SEH DesignBuild, a subsidiary of engineering firm SEH that has an office in Bismarck, has been hired to lead civil construction with subcontractors from the local area, Meridian said in a statement.
“It is great to be finally beginning site work for Davis and to be working with these fine local companies as we get the project moving,” Meridian CEO William Prentice said in a statement.
The refinery received a permit to construct from the North Dakota Department of Health Air Quality Division about a month ago. Three conservation groups have filed a lawsuit to appeal the health department’s permit.
Terry O’Clair, director of the Air Quality Division, has said the appeal does not prevent the company from proceeding with construction, but the company would be moving ahead at its own risk.
Meridian management said in an email Tuesday the company is confident in the thorough 18-month review process by the health department, calling the permit “bomb-proof.”

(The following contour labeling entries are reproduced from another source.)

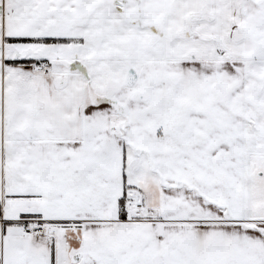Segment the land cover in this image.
Returning a JSON list of instances; mask_svg holds the SVG:
<instances>
[{
	"label": "snow or ice",
	"instance_id": "snow-or-ice-1",
	"mask_svg": "<svg viewBox=\"0 0 264 264\" xmlns=\"http://www.w3.org/2000/svg\"><path fill=\"white\" fill-rule=\"evenodd\" d=\"M0 264H264V0H0Z\"/></svg>",
	"mask_w": 264,
	"mask_h": 264
}]
</instances>
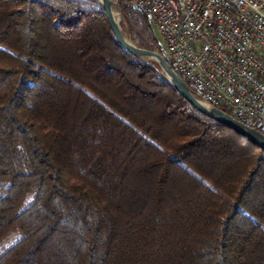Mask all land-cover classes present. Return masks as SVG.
Masks as SVG:
<instances>
[{
	"label": "trees",
	"instance_id": "1",
	"mask_svg": "<svg viewBox=\"0 0 264 264\" xmlns=\"http://www.w3.org/2000/svg\"><path fill=\"white\" fill-rule=\"evenodd\" d=\"M0 264H264V149L124 49L98 0H0Z\"/></svg>",
	"mask_w": 264,
	"mask_h": 264
},
{
	"label": "built area",
	"instance_id": "2",
	"mask_svg": "<svg viewBox=\"0 0 264 264\" xmlns=\"http://www.w3.org/2000/svg\"><path fill=\"white\" fill-rule=\"evenodd\" d=\"M202 103L264 132V0H131Z\"/></svg>",
	"mask_w": 264,
	"mask_h": 264
},
{
	"label": "water",
	"instance_id": "3",
	"mask_svg": "<svg viewBox=\"0 0 264 264\" xmlns=\"http://www.w3.org/2000/svg\"><path fill=\"white\" fill-rule=\"evenodd\" d=\"M103 6L107 20L118 43L136 57L150 63L155 62L159 71L165 76L167 82L171 84L191 105L208 117L228 126L239 132L262 149H264V134L248 126L219 108L208 106L197 99L189 85L170 67L166 59L158 52L147 48H140L133 44L130 37L126 35L121 27L122 13L113 0H98Z\"/></svg>",
	"mask_w": 264,
	"mask_h": 264
},
{
	"label": "rangeland",
	"instance_id": "4",
	"mask_svg": "<svg viewBox=\"0 0 264 264\" xmlns=\"http://www.w3.org/2000/svg\"><path fill=\"white\" fill-rule=\"evenodd\" d=\"M123 30H124V29H123ZM124 32L126 33L127 36H129L126 30H124ZM163 51H164V53H165L164 48H163ZM165 54H166V53H165ZM182 77H183V76H182ZM184 79H187V78L184 77ZM187 80H188V79H187Z\"/></svg>",
	"mask_w": 264,
	"mask_h": 264
}]
</instances>
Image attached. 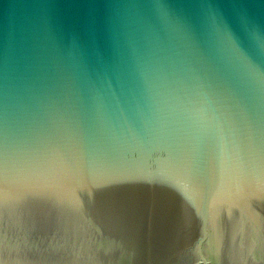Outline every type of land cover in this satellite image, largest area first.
I'll return each instance as SVG.
<instances>
[{"label":"water","instance_id":"water-1","mask_svg":"<svg viewBox=\"0 0 264 264\" xmlns=\"http://www.w3.org/2000/svg\"><path fill=\"white\" fill-rule=\"evenodd\" d=\"M0 264H264V0H0Z\"/></svg>","mask_w":264,"mask_h":264}]
</instances>
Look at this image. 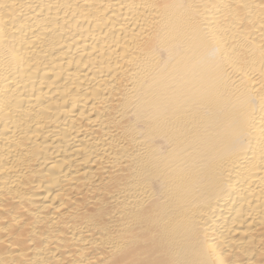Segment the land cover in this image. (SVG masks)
Wrapping results in <instances>:
<instances>
[{"label": "bare ground", "instance_id": "obj_1", "mask_svg": "<svg viewBox=\"0 0 264 264\" xmlns=\"http://www.w3.org/2000/svg\"><path fill=\"white\" fill-rule=\"evenodd\" d=\"M0 264H264V0H0Z\"/></svg>", "mask_w": 264, "mask_h": 264}]
</instances>
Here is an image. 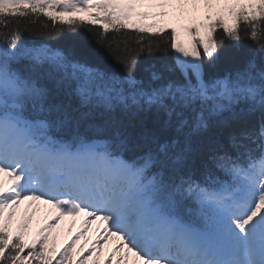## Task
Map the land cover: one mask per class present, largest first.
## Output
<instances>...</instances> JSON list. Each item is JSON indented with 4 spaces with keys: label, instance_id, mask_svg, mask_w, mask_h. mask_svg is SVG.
<instances>
[{
    "label": "snow or ice",
    "instance_id": "obj_1",
    "mask_svg": "<svg viewBox=\"0 0 264 264\" xmlns=\"http://www.w3.org/2000/svg\"><path fill=\"white\" fill-rule=\"evenodd\" d=\"M0 264H264V0H0Z\"/></svg>",
    "mask_w": 264,
    "mask_h": 264
},
{
    "label": "trees",
    "instance_id": "obj_2",
    "mask_svg": "<svg viewBox=\"0 0 264 264\" xmlns=\"http://www.w3.org/2000/svg\"><path fill=\"white\" fill-rule=\"evenodd\" d=\"M108 35L109 39H112L114 36L118 40L125 39V37L117 36L113 32H110ZM22 42L26 46L47 45L57 47L82 61L103 66L118 67L111 53L106 48L99 45L93 38L92 34L85 31L76 34L65 33L59 39L51 41L25 33L22 36ZM250 55L251 51L247 42L242 43L239 46L226 42L220 50L216 65L214 67L207 64L204 66L205 76L206 78L222 76L224 73L231 71L236 67L243 66ZM172 59V53L170 52L157 53L155 56L143 54L138 63V75H143V68L149 63L162 61L171 62ZM258 121L259 117L257 116L253 117L249 123L254 126Z\"/></svg>",
    "mask_w": 264,
    "mask_h": 264
},
{
    "label": "rangeland",
    "instance_id": "obj_3",
    "mask_svg": "<svg viewBox=\"0 0 264 264\" xmlns=\"http://www.w3.org/2000/svg\"><path fill=\"white\" fill-rule=\"evenodd\" d=\"M69 228H72V232L73 233L75 231L79 230V228H80L79 220L77 221V223H76L74 228L72 227L70 220H65V221H63L61 223V226H60V229H59V231L61 232V243H63L64 240L71 238V234L68 231ZM81 242H83V240Z\"/></svg>",
    "mask_w": 264,
    "mask_h": 264
}]
</instances>
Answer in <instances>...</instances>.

“The risk associated with permits for a project like this is substantial, which is why we spent so much money and time getting it right,” Meridian management said in an email to the Bismarck Tribune.
Billings County Commission Chairman Jim Arthaud said the county is requiring construction bonds for the project to protect the county in the event the land needs to be reclaimed.
“If the project goes down, there’s money in place for us to put the property back into the use it was prior,” Arthaud said.
Meridian has provided a $260,000 financial assurance to the county for the site construction, said Stacey Swanson, Billings County tax and zoning director. A total of $3.25 million in construction bonds will be required for the full project, with the bonding set up in phases, Swanson said.
Meridian said it will provide additional bonding early next year before it begins local road improvements.
Meanwhile, the National Parks Conservation Association, the Dakota Resource Council and the Environmental Law & Policy Center are challenging the health department permit in a lawsuit filed last week. The groups argue that Meridian underestimates what the refinery’s emissions will be and claim the health department’s monitoring and testing requirements are inadequate to ensure compliance with the permit.
In addition, a complaint filed with the North Dakota Public Service Commission seeks to halt construction of the refinery. A separate lawsuit challenges the zoning permit from Billings County and an administrative appeal is pending related to a permit from the State Water Commission.
“I think it would be wise for them to finish up their lawsuits before they disturb the ground,” said Laura Grzanic, a Billings County resident and member of the Dakota Resource Council, which is involved with all four challenges to the refinery.
Prentice has said the project will be the cleanest refinery on the planet and it was thoroughly studied by state health officials and the local county commission.
Construction on the refinery is expected to start next year with operations scheduled to begin in 2020. The project will employ about 500 during construction with up to 200 permanent jobs when it begins operating, according to the company.
Local subcontractors that will be working on the project include Martin Construction of Dickinson, which will be the primary site developers for civil construction, and ABC Fencing of Belfield, which will install erosion control devices and perimeter fencing.